(Assignment 1):
Answer these questions using the Splunk search explanation.
(a) What search does the writer run in the home environment?
(b) What is the "base lispy" shown in the job log?
(c) Which field does Splunk try to parse out only after finding events that contain "7040"?
(Assignment 2): Write out the part of the Splunk search explanation starting at "That's due to" and ending at "fairly simple search.".

That's due to how Splunk searches its indexes. Unless the field is indexed and properly configured or you're searching with wildcards, Splunk will try to find the exact value you're searching for in its index files.

For example. I'm searching my home environment for

index="winevents" EventCode=7040

A fairly simple search.

When I look into job inspect and get the job log I see how Splunk executes the search against its indexed data:

01-12-2024 18:06:20.986 INFO  UnifiedSearch [1919978 searchOrchestrator] - Expanded index search = (index="winevents" EventCode=7040)
01-12-2024 18:06:20.986 INFO  UnifiedSearch [1919978 searchOrchestrator] - base lispy: [ AND 7040 index::winevents ]

As you can see, Splunk didn't optimize the search (because there wasn't much to optimze - the search was very simple) but the resulting lispy search is looking literally for the value "7040" with metadata field of index equal to winevents (actually index is treated a bit different than other indexed fields but for us here it doesn't matter). Only after finding those events that do have the "7040" anywhere within their body, Splunk will try to parse out the EventCode field from them and will try to match that value (possibly numerically) to your argument.

Stored items:

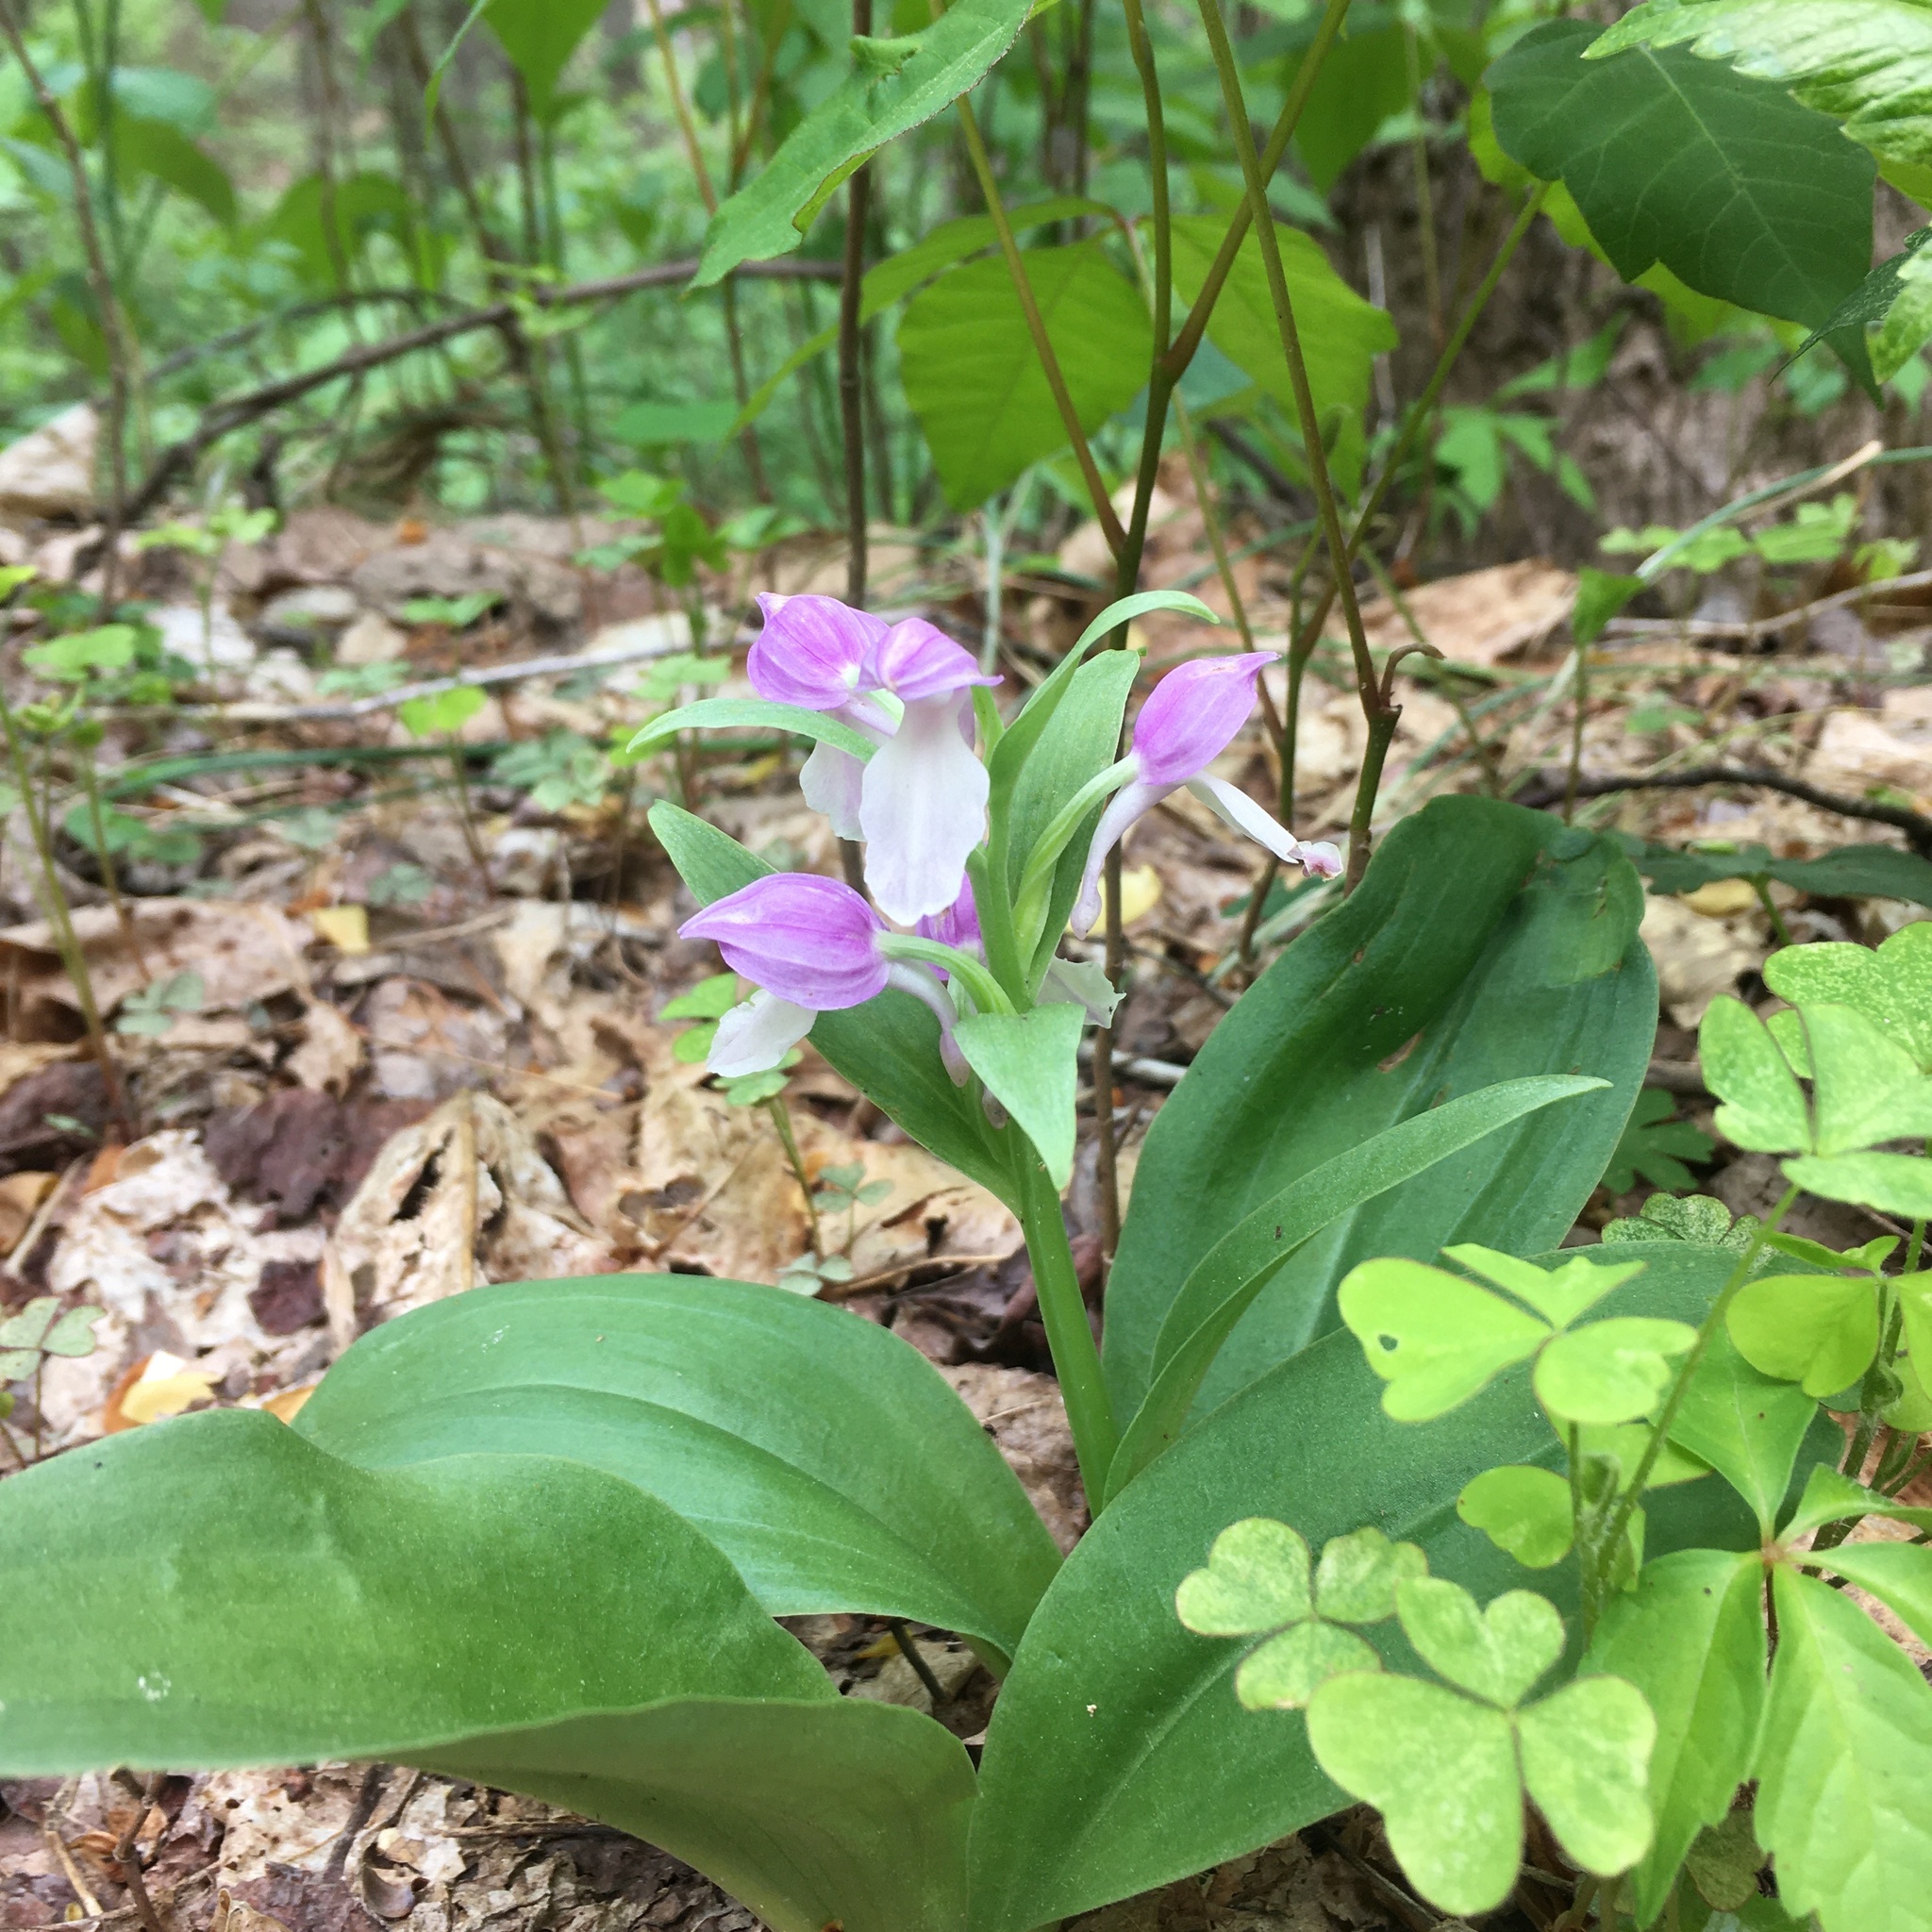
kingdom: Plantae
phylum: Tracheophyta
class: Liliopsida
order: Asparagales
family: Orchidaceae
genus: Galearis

---

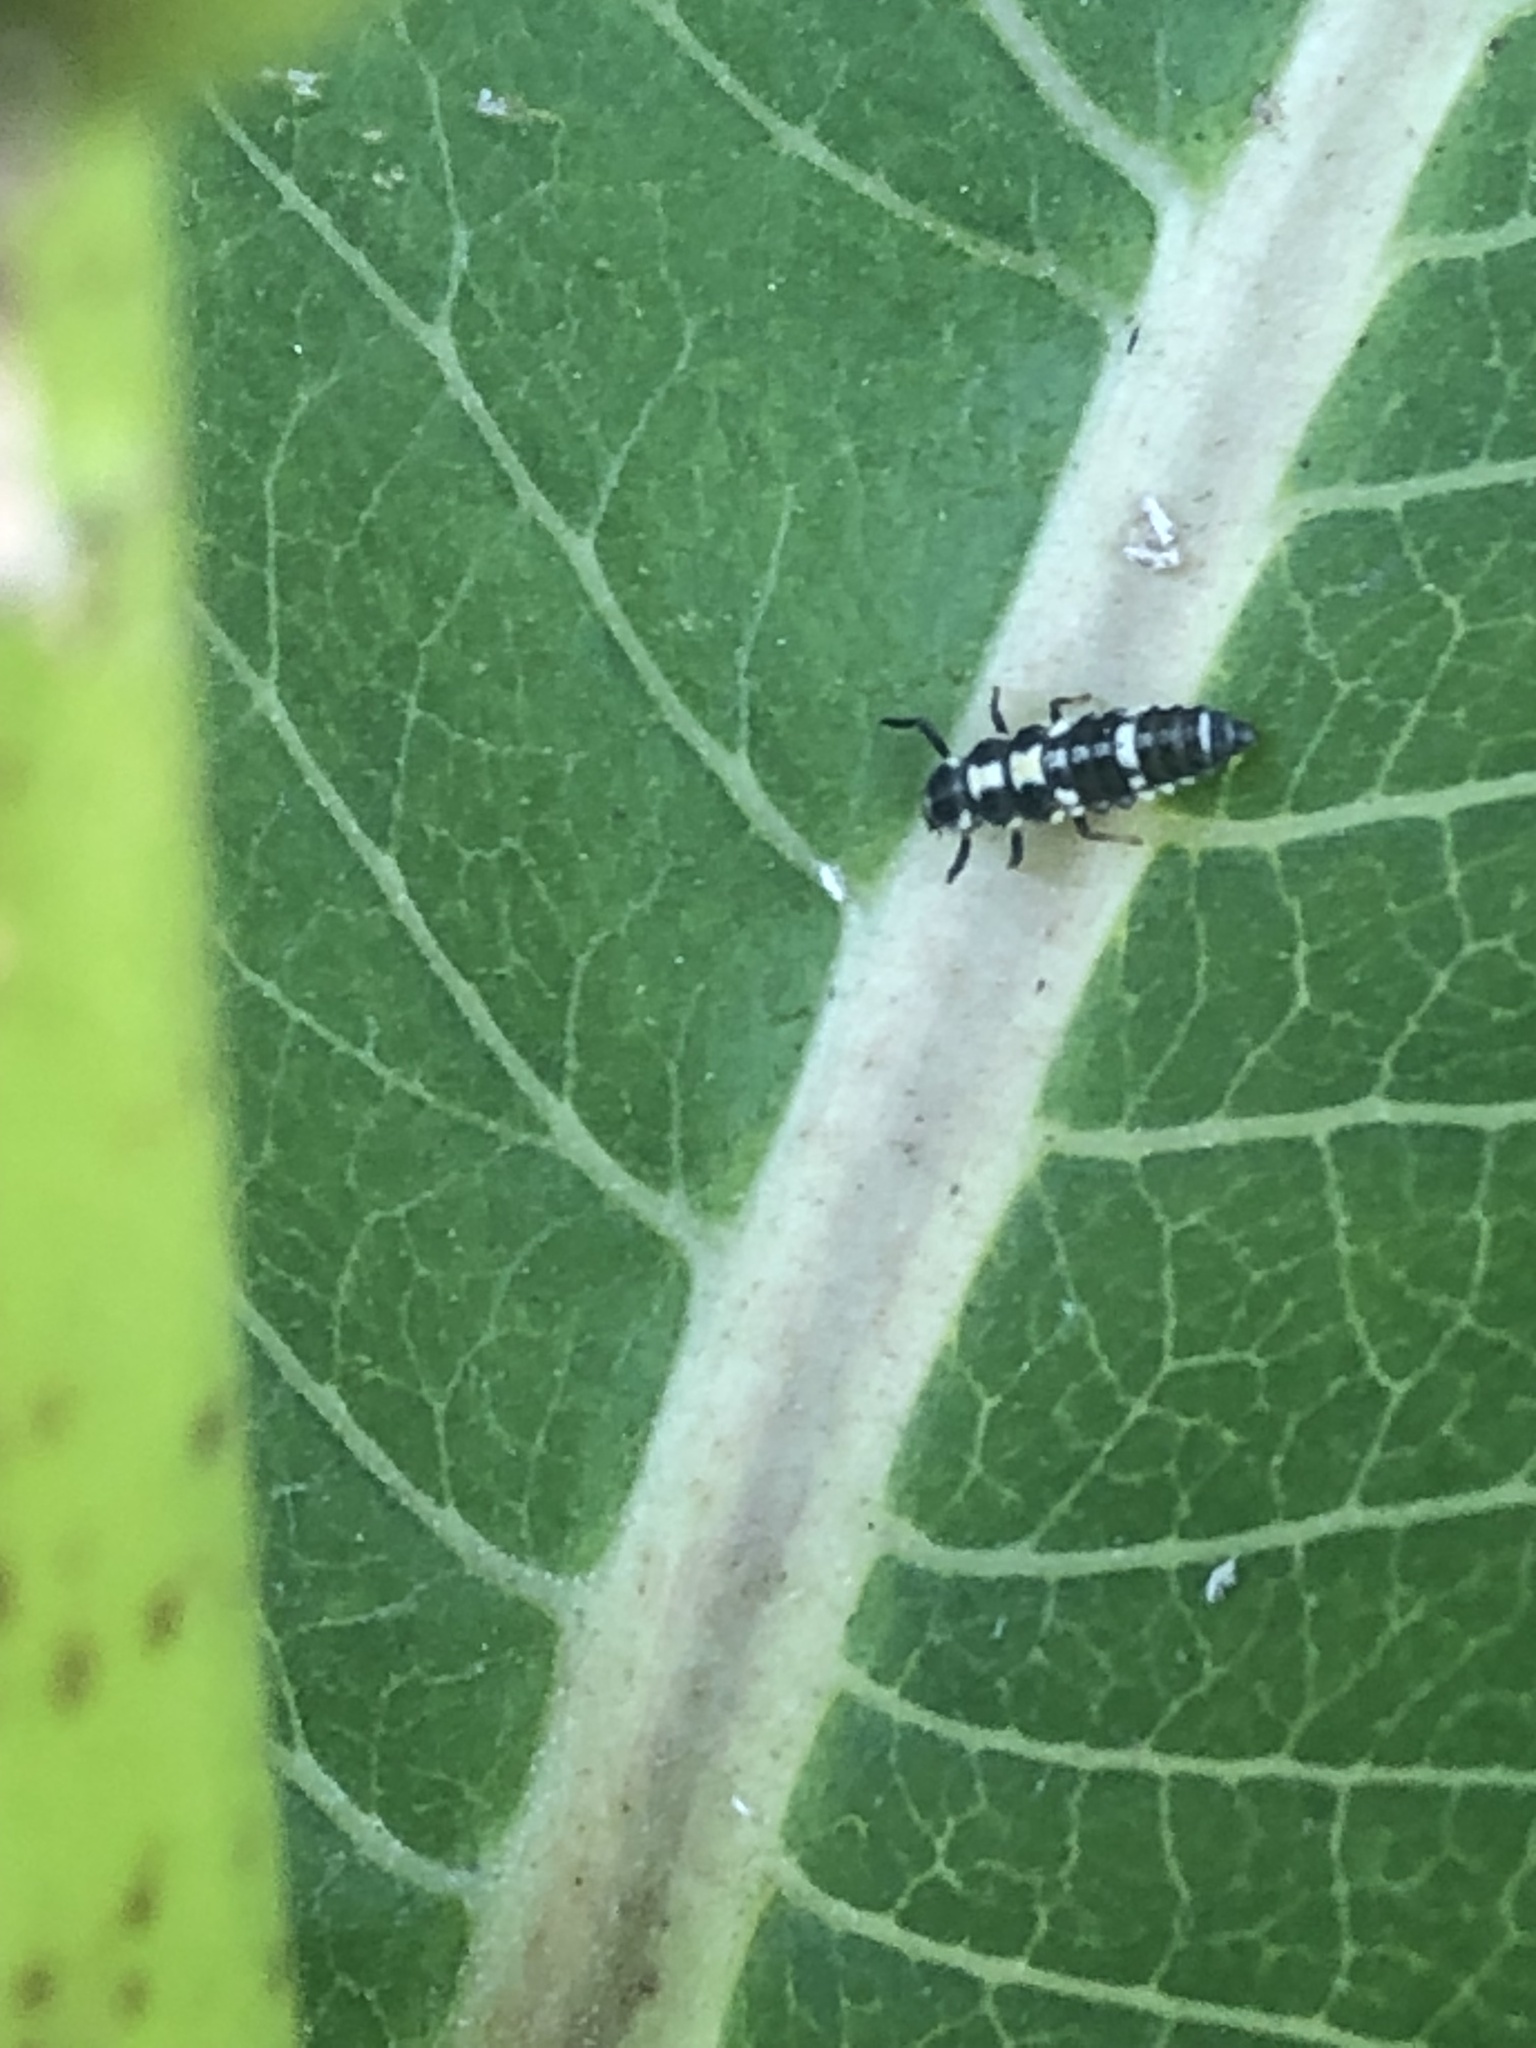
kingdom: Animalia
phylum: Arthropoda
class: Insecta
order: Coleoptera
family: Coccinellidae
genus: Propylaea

---

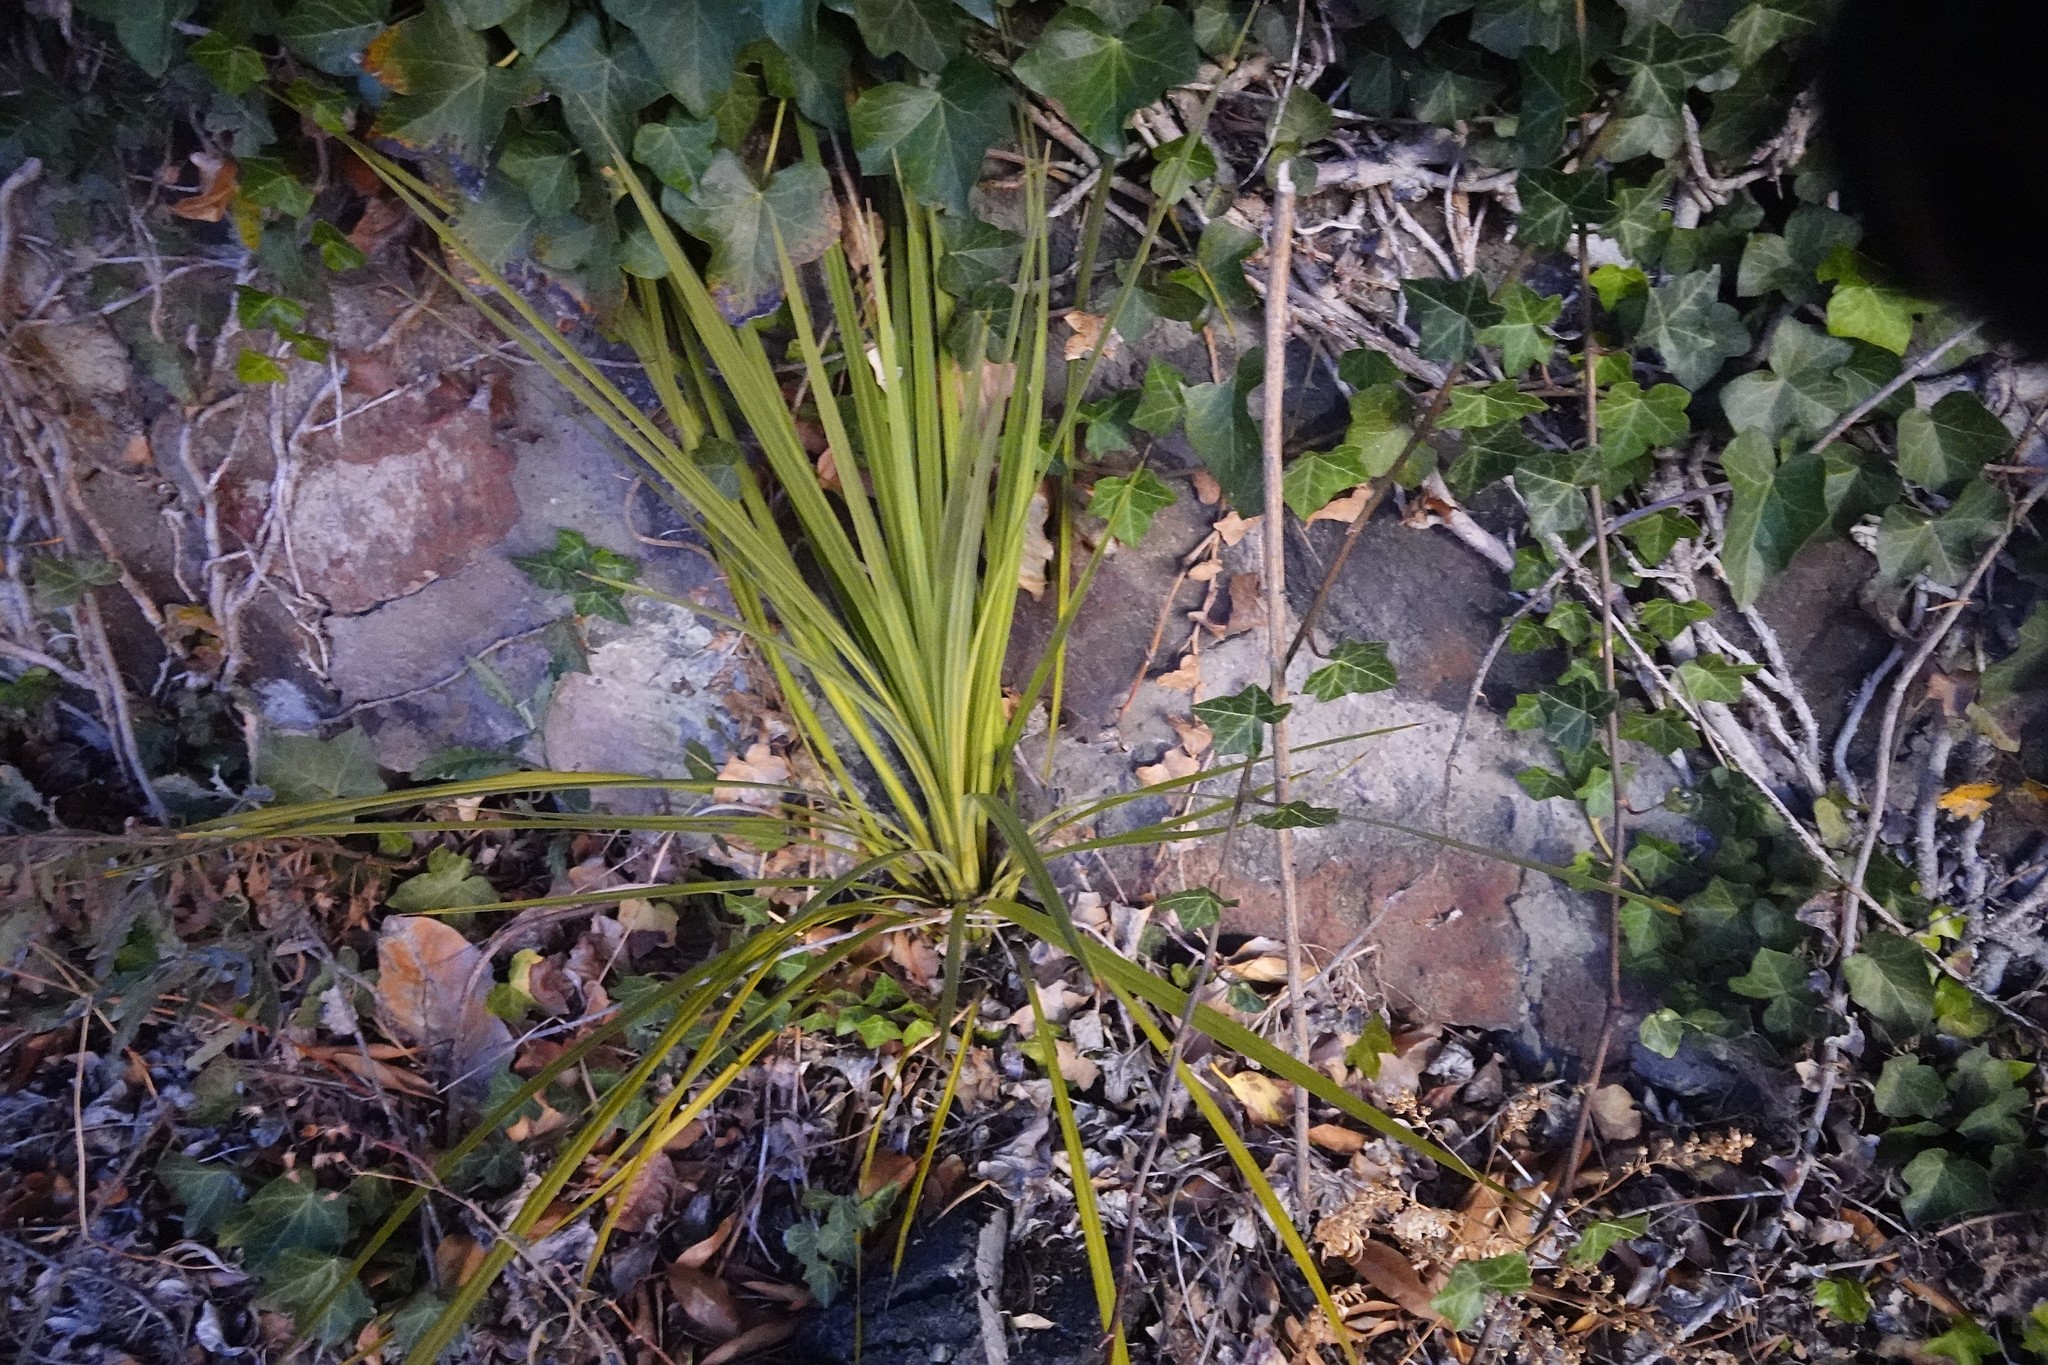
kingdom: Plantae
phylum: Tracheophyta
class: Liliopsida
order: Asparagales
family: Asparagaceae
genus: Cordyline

(Task output 1):
(a) index="winevents" EventCode=7040
(b) [ AND 7040 index::winevents ]
(c) The EventCode field.

(Task output 2):
That's due to how Splunk searches its indexes. Unless the field is indexed and properly configured or you're searching with wildcards, Splunk will try to find the exact value you're searching for in its index files.

For example. I'm searching my home environment for

index="winevents" EventCode=7040

A fairly simple search.